═══ Data records
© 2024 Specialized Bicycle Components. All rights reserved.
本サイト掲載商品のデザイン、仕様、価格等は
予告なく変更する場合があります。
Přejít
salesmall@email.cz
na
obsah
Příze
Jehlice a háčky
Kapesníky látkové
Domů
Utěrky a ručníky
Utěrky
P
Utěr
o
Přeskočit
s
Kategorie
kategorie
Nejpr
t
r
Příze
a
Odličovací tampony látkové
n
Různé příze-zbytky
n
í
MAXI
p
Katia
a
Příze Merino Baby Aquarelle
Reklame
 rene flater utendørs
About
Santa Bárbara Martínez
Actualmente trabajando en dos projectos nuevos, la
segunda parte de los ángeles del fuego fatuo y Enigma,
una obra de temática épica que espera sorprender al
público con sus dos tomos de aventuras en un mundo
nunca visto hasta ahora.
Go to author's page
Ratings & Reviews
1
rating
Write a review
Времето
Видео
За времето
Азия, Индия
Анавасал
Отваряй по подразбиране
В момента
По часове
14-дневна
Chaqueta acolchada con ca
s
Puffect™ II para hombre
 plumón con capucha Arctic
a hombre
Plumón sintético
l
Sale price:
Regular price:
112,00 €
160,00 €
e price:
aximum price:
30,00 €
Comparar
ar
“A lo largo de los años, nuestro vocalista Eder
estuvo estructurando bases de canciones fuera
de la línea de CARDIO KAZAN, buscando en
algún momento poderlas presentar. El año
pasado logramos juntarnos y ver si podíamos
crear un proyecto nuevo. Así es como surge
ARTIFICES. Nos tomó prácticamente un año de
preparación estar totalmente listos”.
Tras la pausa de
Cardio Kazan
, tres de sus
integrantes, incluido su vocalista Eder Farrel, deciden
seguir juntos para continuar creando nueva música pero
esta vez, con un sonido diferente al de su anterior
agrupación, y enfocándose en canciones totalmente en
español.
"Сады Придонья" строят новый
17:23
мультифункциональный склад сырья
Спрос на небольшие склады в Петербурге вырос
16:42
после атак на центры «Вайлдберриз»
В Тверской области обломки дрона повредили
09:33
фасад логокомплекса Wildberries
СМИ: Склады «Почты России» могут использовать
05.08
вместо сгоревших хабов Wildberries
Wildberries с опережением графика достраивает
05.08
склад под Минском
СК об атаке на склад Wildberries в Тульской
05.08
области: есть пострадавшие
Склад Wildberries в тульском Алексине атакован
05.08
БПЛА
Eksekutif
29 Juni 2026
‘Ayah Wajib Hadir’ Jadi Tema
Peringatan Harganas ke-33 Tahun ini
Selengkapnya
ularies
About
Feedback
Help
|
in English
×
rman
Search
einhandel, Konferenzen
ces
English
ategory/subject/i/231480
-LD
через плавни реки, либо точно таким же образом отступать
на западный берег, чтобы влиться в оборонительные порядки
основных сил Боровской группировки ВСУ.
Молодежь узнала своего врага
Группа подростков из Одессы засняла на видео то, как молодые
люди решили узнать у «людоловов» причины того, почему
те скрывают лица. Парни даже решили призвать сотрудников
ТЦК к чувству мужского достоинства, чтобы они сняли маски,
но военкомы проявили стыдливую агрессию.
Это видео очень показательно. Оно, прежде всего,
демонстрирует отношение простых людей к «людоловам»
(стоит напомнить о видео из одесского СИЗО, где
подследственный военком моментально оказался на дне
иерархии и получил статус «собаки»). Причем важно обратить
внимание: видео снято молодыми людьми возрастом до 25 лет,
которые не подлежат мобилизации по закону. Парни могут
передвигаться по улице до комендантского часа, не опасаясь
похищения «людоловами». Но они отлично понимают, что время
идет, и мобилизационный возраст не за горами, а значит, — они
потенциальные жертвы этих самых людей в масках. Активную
══════
| Your objective |
Please locate each line in the rows above that contains the string "области" and copy it out. Case counts.

| Your solution |
В Тверской области обломки дрона повредили
области: есть пострадавшие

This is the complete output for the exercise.